Bounding box annotations:
===

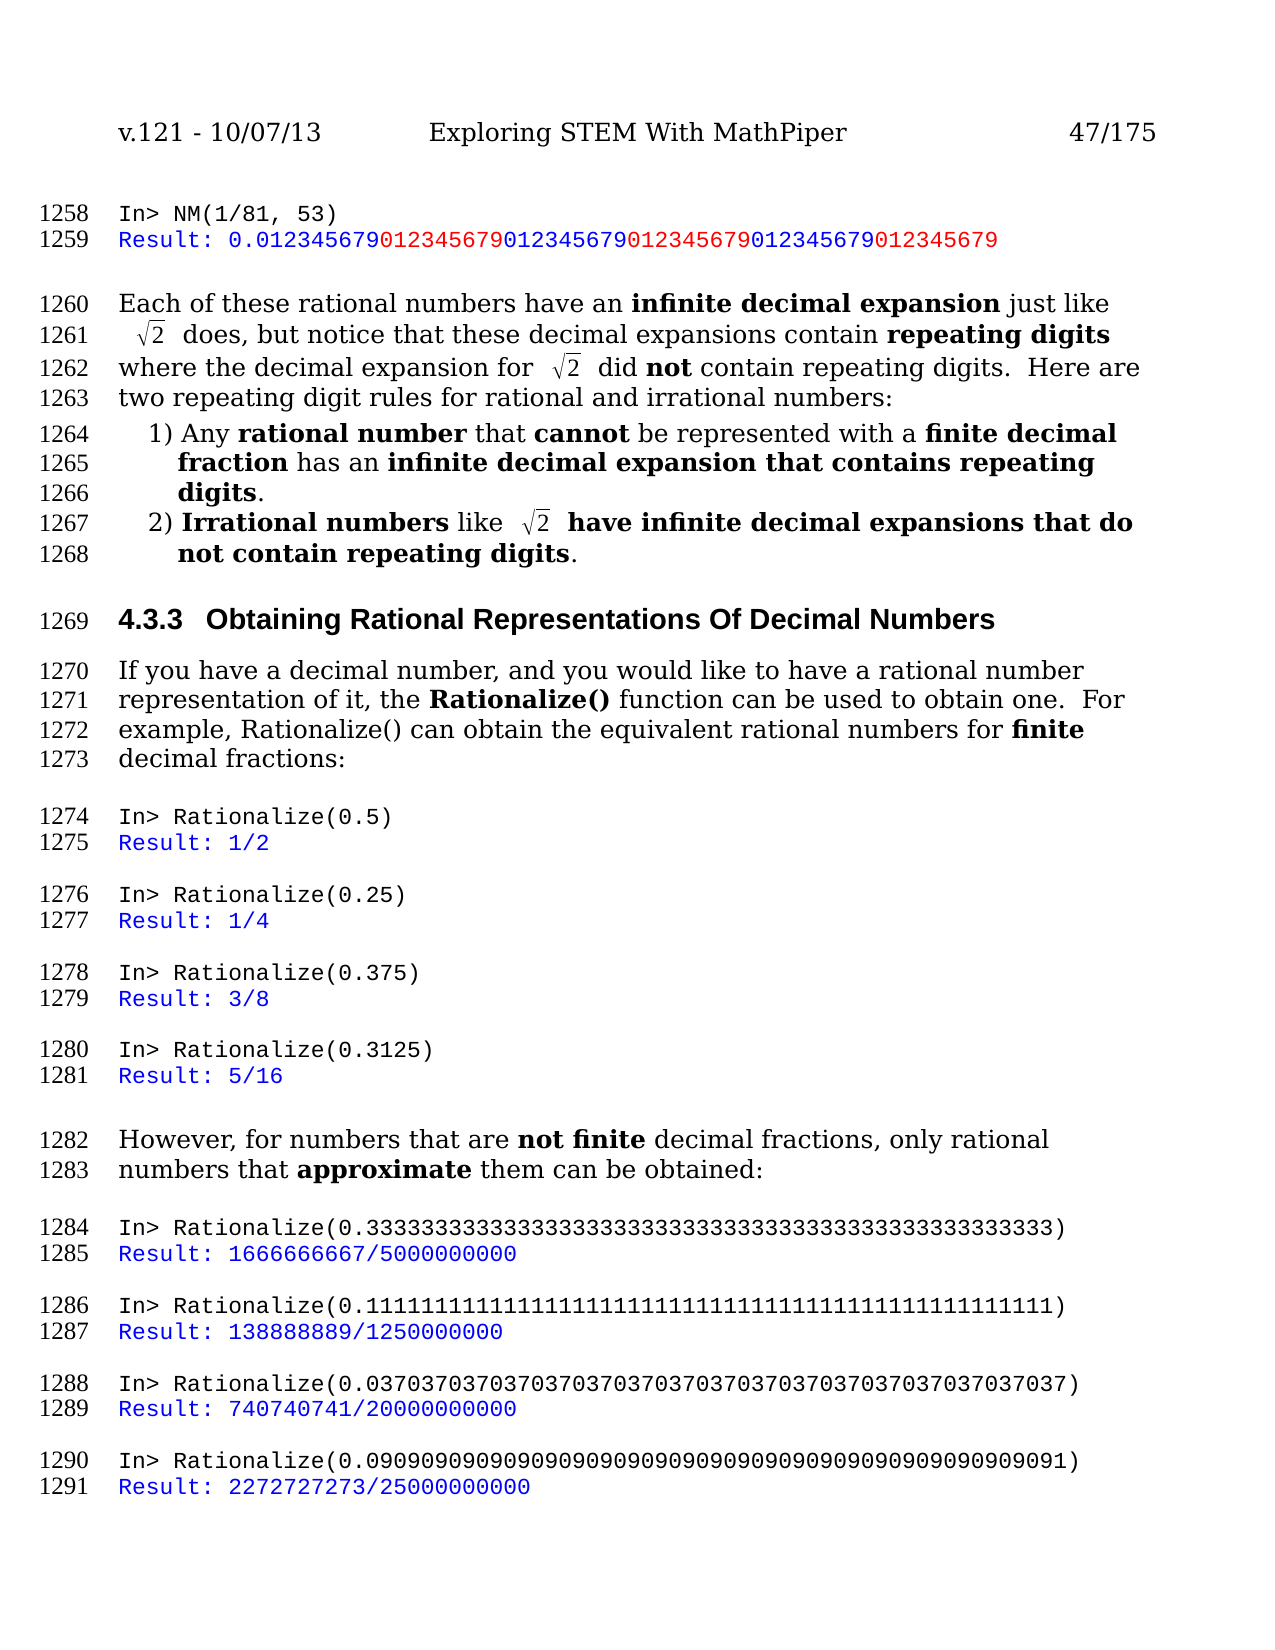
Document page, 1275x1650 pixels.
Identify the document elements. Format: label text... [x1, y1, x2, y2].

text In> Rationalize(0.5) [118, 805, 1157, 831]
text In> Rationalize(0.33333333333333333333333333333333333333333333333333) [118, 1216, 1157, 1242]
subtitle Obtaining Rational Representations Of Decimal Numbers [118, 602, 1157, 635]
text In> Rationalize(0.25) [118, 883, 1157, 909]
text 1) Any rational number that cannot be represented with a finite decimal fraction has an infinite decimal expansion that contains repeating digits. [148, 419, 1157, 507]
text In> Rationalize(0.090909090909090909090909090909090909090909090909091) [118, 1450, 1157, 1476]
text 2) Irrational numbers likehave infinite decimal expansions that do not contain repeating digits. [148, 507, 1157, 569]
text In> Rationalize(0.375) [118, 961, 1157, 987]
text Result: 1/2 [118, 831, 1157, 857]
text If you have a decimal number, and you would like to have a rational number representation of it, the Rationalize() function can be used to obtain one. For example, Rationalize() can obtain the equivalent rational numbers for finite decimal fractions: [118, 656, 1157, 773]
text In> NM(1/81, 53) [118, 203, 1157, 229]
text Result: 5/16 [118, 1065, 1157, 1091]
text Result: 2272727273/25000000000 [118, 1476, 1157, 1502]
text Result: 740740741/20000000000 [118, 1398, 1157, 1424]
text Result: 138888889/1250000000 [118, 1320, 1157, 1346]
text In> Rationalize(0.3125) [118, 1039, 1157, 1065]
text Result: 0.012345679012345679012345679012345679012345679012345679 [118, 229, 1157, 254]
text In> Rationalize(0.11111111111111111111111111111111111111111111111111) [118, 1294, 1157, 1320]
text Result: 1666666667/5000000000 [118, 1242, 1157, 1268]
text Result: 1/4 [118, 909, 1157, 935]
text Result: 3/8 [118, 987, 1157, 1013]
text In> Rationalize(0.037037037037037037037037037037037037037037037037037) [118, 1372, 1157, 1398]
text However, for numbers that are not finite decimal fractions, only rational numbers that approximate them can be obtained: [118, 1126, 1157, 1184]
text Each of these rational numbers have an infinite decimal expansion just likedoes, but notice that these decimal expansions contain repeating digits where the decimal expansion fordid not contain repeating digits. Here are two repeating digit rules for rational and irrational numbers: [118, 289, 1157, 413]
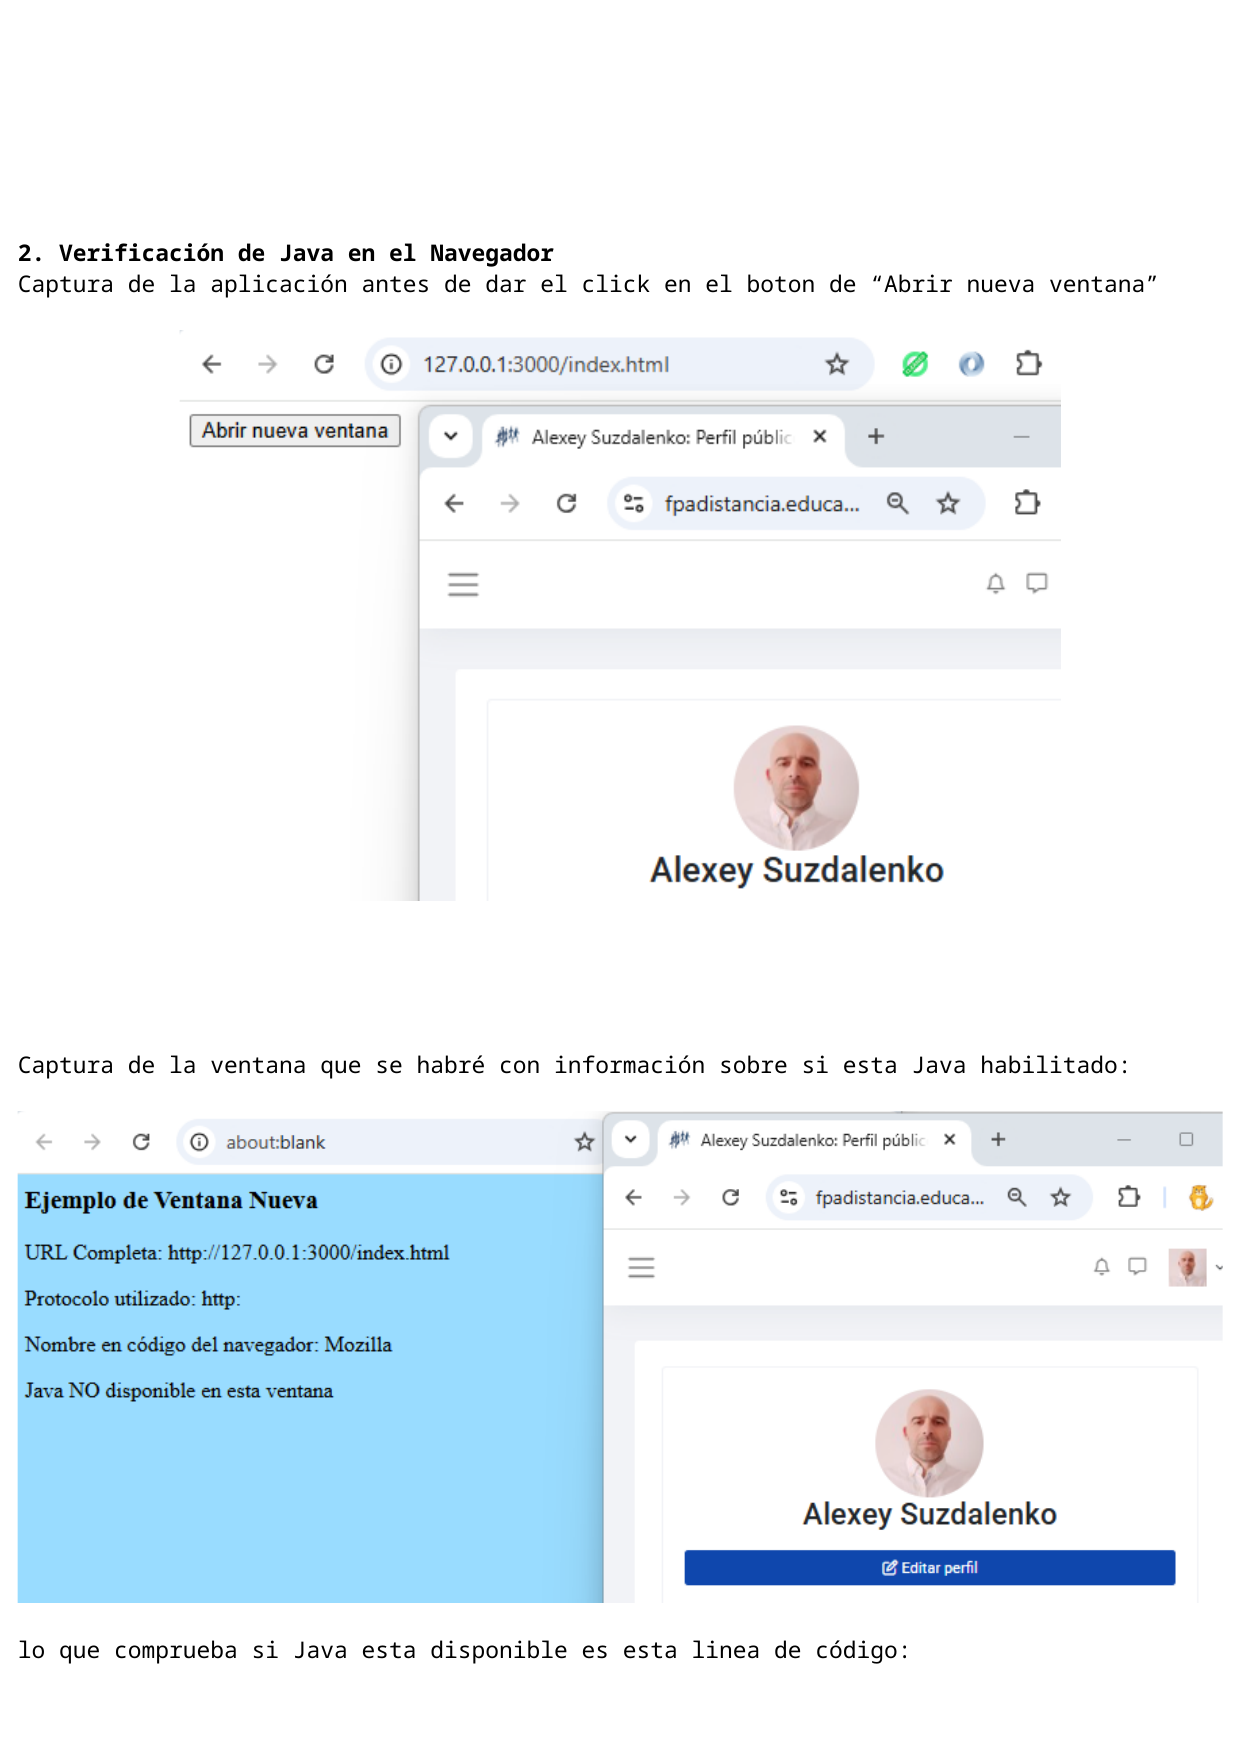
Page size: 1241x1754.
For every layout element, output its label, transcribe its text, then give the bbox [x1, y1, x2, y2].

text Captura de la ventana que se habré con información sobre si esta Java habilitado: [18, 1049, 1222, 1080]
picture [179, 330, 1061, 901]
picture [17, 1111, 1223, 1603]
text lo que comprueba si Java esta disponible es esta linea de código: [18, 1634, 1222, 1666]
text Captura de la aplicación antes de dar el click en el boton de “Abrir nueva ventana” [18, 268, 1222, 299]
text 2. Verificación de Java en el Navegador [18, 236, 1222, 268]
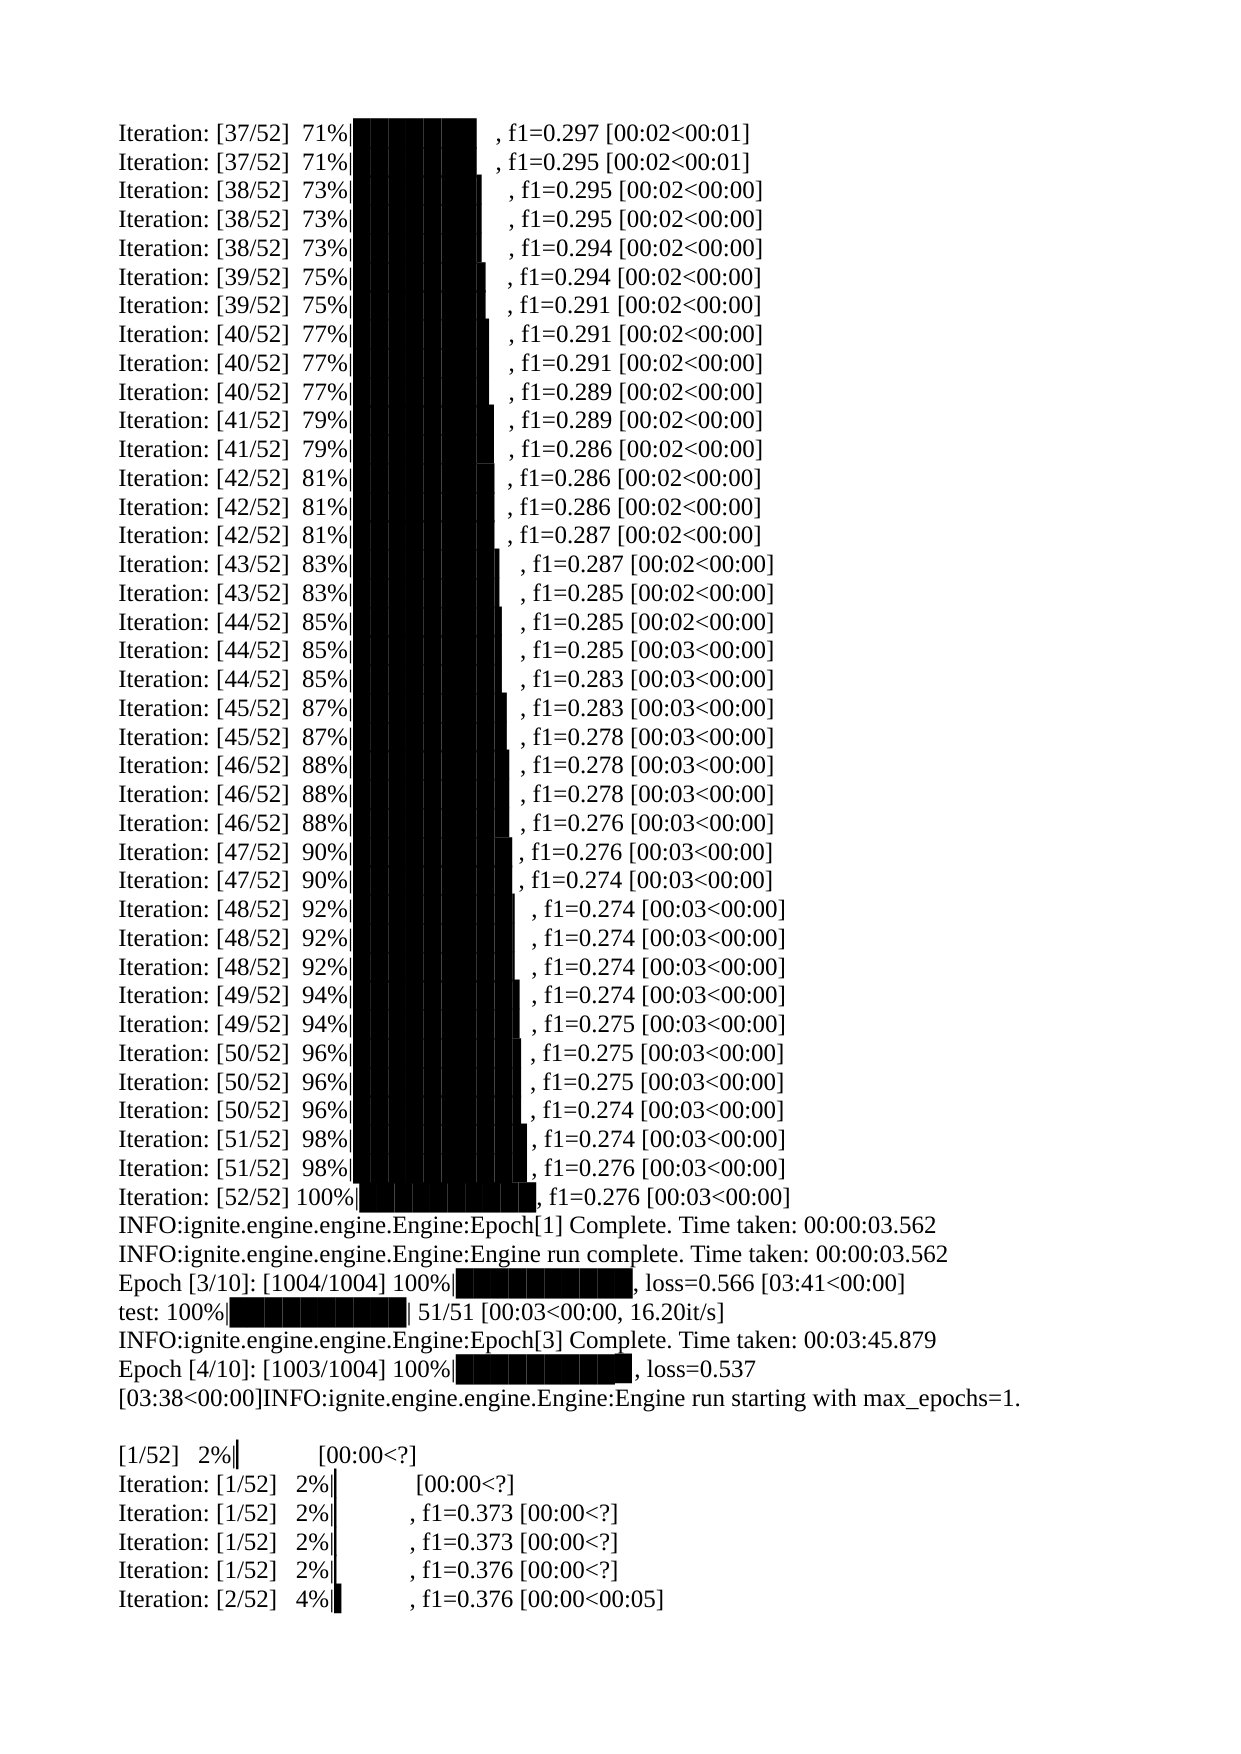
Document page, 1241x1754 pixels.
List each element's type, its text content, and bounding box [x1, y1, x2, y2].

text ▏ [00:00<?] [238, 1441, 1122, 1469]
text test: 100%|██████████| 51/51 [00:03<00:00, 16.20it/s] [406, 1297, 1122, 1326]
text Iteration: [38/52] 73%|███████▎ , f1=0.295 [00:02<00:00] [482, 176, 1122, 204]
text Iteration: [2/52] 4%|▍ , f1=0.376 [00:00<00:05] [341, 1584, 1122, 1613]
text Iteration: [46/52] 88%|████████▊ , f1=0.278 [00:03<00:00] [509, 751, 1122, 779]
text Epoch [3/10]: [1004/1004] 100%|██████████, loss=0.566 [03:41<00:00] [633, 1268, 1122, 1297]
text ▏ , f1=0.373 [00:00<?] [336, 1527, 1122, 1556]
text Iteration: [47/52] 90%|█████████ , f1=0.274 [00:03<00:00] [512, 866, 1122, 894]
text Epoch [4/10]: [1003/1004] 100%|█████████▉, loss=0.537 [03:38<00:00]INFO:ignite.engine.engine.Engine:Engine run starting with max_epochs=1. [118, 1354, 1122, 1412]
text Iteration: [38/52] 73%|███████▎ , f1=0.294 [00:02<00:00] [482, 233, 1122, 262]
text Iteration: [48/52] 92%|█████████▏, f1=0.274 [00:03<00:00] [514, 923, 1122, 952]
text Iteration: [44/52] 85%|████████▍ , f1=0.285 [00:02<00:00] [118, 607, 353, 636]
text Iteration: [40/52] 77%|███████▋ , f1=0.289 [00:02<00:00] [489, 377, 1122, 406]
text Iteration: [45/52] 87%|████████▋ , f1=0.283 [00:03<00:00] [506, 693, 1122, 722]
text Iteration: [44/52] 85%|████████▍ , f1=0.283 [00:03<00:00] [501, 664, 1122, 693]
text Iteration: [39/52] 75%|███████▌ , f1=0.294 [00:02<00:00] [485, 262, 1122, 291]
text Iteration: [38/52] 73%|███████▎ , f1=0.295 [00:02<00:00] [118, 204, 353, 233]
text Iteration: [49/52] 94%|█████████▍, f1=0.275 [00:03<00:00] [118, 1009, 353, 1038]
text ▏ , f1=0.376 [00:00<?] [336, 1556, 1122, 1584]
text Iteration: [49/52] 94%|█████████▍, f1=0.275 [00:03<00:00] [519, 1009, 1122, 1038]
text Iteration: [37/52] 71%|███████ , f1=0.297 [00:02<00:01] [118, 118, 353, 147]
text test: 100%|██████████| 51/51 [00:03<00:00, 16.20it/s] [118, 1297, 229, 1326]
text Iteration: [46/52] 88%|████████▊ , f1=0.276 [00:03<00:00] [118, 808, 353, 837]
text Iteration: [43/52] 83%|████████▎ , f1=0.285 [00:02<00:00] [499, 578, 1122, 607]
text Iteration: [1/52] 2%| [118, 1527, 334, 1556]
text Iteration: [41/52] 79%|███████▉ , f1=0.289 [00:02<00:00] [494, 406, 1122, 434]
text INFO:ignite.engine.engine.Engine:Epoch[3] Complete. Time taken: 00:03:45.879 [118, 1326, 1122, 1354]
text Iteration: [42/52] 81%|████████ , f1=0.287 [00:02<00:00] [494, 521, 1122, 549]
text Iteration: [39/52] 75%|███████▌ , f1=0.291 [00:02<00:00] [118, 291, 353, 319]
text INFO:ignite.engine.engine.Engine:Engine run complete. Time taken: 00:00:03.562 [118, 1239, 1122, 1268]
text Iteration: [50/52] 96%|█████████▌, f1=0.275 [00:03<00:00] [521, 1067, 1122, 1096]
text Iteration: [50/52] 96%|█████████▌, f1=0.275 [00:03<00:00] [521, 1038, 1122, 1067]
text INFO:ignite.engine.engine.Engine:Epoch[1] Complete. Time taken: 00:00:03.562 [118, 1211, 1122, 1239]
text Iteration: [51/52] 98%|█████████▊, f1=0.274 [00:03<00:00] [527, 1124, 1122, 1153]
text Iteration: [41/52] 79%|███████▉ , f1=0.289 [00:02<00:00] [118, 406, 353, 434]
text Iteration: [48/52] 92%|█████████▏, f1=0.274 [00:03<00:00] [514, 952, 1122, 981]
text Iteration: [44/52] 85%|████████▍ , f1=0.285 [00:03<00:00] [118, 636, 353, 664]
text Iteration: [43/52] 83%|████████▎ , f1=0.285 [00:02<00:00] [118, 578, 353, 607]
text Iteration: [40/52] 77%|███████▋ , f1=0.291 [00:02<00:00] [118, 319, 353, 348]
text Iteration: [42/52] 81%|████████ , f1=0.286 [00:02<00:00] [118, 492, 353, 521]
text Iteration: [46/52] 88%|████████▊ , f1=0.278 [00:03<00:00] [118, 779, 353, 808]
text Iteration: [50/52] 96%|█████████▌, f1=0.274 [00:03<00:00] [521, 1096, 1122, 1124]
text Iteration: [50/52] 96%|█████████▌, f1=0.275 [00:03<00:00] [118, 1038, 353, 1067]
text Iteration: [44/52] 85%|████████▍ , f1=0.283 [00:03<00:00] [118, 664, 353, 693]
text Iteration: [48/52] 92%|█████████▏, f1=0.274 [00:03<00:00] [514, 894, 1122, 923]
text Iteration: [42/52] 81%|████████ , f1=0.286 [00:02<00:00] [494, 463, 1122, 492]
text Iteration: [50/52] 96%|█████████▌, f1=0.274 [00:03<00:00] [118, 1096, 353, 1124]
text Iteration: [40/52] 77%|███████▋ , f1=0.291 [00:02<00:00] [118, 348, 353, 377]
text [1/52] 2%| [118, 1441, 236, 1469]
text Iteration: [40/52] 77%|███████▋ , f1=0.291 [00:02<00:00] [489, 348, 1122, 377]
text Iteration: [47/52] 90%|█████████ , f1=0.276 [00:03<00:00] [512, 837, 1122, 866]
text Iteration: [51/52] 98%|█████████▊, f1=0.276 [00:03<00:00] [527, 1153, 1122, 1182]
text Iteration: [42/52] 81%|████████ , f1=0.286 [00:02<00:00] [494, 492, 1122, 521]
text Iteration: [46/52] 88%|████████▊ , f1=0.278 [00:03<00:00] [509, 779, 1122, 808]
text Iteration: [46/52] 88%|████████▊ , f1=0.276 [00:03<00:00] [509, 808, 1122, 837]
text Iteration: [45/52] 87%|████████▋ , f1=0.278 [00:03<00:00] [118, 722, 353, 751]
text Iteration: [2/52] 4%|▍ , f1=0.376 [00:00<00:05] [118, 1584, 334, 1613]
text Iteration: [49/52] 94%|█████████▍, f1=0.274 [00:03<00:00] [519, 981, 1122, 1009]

===

→ **Task details**
Revise the records from the line with "Page size: 1241x1754." up to and including the line with "List each element's" so that "bbox" becomes "bounding box", with everything else left unchanged. Leave the pictures out of your answer.

→ **Complete output**
Page size: 1241x1754.
For every layout element, output its label, transcribe its text, then give the bounding box [x1, y1, x2, y2].

text Captura de la ventana que se habré con información sobre si esta Java habilitado: [18, 1049, 1222, 1080]
picture [179, 330, 1061, 901]
picture [17, 1111, 1223, 1603]
text lo que comprueba si Java esta disponible es esta linea de código: [18, 1634, 1222, 1666]
text Captura de la aplicación antes de dar el click en el boton de “Abrir nueva ventana” [18, 268, 1222, 299]
text 2. Verificación de Java en el Navegador [18, 236, 1222, 268]
Document page, 1241x1754 pixels.
List each element's type, its text content, and bounding box [x1, y1, x2, y2].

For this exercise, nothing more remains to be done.